At 11:00 on the 11th day of the 11th month, millions of people from across the country come together to commemorate one hundred years since the end of the First World War.
The idea of a future of peace allows a sense of national solidarity to prevail during a time of hurt for many people.
The true meaning of the poppy is to be open and honest about war; to reflect upon the hurt and destruction that war brings. It is also a chance to think about our post-war relationships and how we prevent further wars; the very essence of ‘lest we forget’.
Last weekend, 10,000 people, including veterans and relatives of WWI soldiers, marched past the cenotaph in London.
In the evening, a beacon was lit at Westminster Abbey, followed by more than 1,000 others across the UK. These remembrance ceremonies are heavily symbolic; lights intended to show the end of the darkness that a war brings, and of course, the ubiquitous red poppy has a long story behind it. Yet none of these symbols have remained as apolitical as they were first intended.
The poppy tradition, for example, began in the aftermath of WWI, it was originally inspired by the famous poem, ‘In Flanders Fields’ by John McCrae. From then on it became intertwined with the charitable works and support for ex-servicemen carried out by the Royal British Legion.

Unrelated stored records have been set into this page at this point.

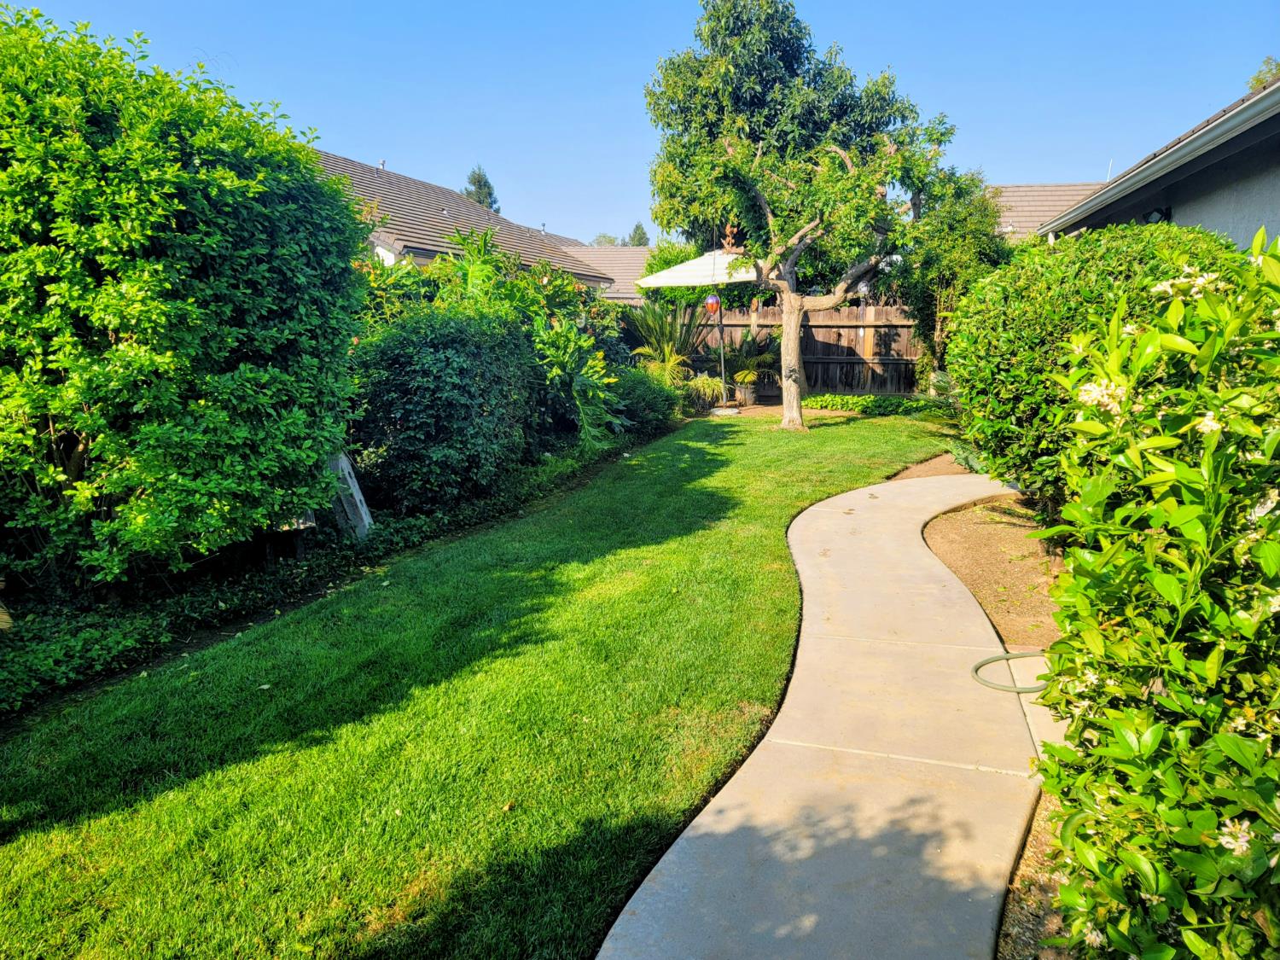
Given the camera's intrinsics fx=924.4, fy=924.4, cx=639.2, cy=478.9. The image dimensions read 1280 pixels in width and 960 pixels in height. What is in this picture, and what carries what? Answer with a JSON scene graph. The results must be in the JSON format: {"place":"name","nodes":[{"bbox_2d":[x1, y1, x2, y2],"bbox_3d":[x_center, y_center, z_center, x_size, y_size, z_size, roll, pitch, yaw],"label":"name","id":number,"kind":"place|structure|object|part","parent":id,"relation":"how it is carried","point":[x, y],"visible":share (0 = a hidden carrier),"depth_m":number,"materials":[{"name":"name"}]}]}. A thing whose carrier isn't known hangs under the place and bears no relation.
{"place":"outdoors","nodes":[
{"label":"outdoors","id":0,"kind":"place"},
{"bbox_2d":[308,148,618,290],"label":"house","id":1,"kind":"structure","parent":0,"point":[502,224],"depth_m":22.91,"materials":[{"name":"brown tile"}]},
{"bbox_2d":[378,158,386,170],"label":"vent pipe","id":2,"kind":"object","parent":1,"relation":"on","point":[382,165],"visible":0.55,"depth_m":23.25,"materials":[{"name":"grey metal"}]},
{"bbox_2d":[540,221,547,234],"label":"vent pipe","id":3,"kind":"object","parent":1,"relation":"on","point":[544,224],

Although noble, this was an inherently political way of remembering those who died; this symbol of remembrance became linked to the particular view of British ex-servicemen of the war.

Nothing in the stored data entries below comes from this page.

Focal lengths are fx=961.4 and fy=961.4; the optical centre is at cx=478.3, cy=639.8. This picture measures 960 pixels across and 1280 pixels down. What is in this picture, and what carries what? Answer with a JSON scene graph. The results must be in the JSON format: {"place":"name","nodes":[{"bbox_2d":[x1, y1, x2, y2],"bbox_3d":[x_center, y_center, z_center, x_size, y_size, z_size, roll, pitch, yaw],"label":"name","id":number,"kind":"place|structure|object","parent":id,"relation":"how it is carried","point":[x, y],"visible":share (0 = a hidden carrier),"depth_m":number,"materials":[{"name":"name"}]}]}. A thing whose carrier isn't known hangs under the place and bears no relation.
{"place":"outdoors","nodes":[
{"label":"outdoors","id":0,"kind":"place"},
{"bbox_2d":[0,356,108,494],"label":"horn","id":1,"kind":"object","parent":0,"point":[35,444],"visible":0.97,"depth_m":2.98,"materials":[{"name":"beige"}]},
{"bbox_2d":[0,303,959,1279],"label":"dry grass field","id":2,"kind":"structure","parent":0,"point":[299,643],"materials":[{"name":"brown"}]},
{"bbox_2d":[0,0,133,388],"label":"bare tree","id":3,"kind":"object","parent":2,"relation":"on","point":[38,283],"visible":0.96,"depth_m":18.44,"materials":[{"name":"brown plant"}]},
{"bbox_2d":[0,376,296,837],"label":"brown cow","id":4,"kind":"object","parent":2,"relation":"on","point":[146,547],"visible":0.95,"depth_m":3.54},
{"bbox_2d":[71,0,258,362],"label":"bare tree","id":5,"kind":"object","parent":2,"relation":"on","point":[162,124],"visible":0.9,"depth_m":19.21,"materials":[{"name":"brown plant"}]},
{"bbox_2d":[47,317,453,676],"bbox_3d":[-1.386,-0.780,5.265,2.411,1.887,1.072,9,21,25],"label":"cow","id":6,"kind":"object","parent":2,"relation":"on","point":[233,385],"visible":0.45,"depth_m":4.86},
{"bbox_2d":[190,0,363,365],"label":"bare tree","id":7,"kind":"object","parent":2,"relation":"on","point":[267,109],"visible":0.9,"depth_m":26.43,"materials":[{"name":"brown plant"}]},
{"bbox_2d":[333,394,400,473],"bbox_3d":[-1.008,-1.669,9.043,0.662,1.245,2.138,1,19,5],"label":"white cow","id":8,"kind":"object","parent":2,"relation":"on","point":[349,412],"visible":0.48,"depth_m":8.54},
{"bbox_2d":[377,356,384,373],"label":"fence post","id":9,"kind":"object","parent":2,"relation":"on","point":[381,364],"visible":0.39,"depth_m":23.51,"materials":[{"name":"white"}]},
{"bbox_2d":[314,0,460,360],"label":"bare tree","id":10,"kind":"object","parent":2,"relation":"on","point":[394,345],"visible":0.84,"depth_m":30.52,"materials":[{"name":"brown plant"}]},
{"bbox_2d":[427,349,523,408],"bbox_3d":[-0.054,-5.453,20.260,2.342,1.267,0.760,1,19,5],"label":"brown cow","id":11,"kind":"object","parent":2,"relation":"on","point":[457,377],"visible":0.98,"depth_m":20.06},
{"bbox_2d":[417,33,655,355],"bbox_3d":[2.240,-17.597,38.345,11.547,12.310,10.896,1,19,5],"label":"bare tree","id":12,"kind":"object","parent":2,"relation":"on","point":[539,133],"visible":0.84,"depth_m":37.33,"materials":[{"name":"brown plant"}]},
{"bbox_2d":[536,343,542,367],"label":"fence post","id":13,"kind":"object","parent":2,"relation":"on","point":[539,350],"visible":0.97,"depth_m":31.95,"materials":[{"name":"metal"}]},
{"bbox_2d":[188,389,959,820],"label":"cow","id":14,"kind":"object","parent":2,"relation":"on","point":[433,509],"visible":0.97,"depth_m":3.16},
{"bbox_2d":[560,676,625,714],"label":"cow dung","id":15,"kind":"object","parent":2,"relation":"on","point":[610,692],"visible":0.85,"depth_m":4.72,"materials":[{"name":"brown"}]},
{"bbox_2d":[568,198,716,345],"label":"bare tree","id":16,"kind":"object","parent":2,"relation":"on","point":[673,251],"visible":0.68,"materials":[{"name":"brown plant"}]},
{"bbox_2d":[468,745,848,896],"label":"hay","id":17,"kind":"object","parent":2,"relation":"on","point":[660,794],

As time has passed, a number of the connotations imposed on the poppy by the Royal British Legion have become outdated. With the passing of time and the changing nature of warfare, the implications of remembrance have changed. Our remembrance no longer exists in this politically specific and immediate post-war vacuum, and yet there remains politics behind the red petals.
Much of the modern-day rhetoric of the Remembrance remains political, with certain authoritarian, social demands for those remembering war.

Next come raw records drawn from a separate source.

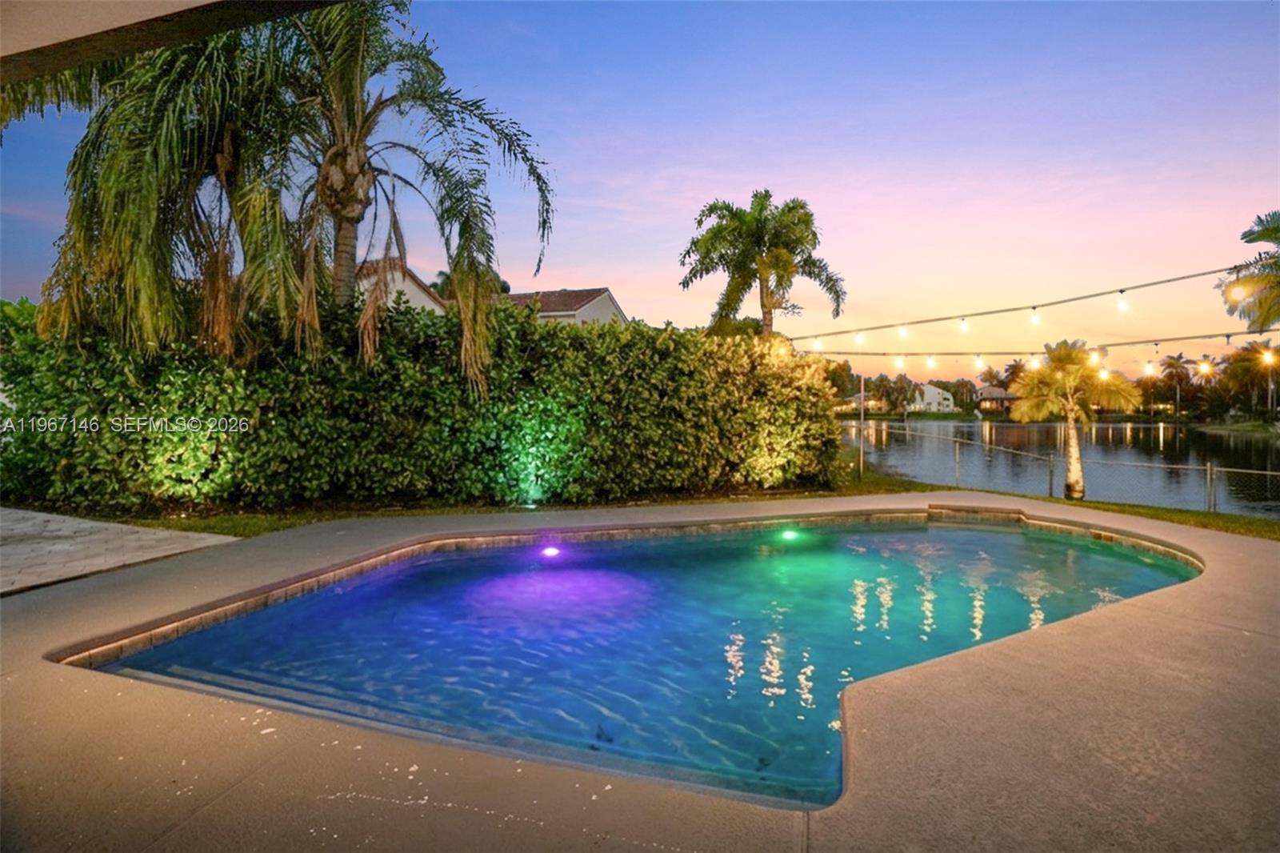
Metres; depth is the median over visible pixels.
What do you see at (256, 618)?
swimming pool
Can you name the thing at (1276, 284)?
palm tree
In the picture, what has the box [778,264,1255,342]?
string light
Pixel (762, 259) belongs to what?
palm tree
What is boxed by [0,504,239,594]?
stone patio
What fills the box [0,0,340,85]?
roof overhang
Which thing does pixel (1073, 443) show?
palm tree
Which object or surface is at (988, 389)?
house
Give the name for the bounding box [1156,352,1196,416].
palm tree
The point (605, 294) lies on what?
house
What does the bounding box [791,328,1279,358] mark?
string light
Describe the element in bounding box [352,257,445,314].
house
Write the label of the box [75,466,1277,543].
lawn
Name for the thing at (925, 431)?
lake
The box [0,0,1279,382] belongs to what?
sky
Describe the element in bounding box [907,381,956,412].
white house
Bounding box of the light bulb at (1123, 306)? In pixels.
[1116,292,1128,314]
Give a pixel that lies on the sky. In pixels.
(605, 264)
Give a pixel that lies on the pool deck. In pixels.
(1066, 638)
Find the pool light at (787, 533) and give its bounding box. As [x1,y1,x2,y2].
[779,527,801,541]
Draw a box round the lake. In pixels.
[851,416,1279,515]
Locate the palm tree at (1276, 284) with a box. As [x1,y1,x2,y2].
[1218,211,1279,331]
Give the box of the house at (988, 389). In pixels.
[974,384,1019,413]
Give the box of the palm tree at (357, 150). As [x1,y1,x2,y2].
[222,0,554,366]
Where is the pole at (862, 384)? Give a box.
[857,374,866,477]
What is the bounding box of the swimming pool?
[75,512,1202,809]
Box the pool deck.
[1,495,1274,847]
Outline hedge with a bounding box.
[0,296,847,512]
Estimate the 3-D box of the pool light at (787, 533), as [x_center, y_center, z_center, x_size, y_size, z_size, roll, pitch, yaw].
[1.717,1.269,7.635,0.286,0.181,0.279,0,2,7]
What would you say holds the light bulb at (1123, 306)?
hanging from the string light at (1075, 299)
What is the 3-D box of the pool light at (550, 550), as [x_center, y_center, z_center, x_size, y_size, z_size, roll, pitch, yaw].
[-0.901,1.274,6.692,0.262,0.152,0.251,0,2,7]
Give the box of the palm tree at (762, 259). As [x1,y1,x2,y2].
[677,189,847,337]
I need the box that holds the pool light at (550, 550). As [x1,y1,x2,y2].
[540,544,562,557]
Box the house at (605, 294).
[491,286,627,325]
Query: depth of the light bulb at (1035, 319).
8.66 m
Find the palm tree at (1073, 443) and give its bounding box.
[1008,341,1143,499]
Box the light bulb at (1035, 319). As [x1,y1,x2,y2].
[1029,306,1040,326]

In the lead up to Remembrance Sunday the purchase of a poppy becomes almost obligatory. We could consider, for example, the abuse given to Irish footballer James McClean on his refusal to wear a poppy, and to Sheffield’s Lord Mayor Magid Magid for wearing a white and not red poppy.
A refusal to wear a poppy is inherently political and sparks deeply emotive debate. Yet at the end of the day, because war literally threatens people’s lives, wearing a poppy is as personal as it is political. It should be a choice just as much as any other political statement.
This culture of obligation does not actually allow us to remember those who died. Surely the whole point of this tradition is ‘never again’? Therefore, the goal is to have a discussion about war, prevention, and impact, not the censorship of rational political thought.
It is an incredibly sensitive matter, but we cannot place boundaries on how we talk about something as destructive and divisive as war. We need to reconsider how we remember those who gave their lives in order to give true credence to our efforts to make sure it never happens again.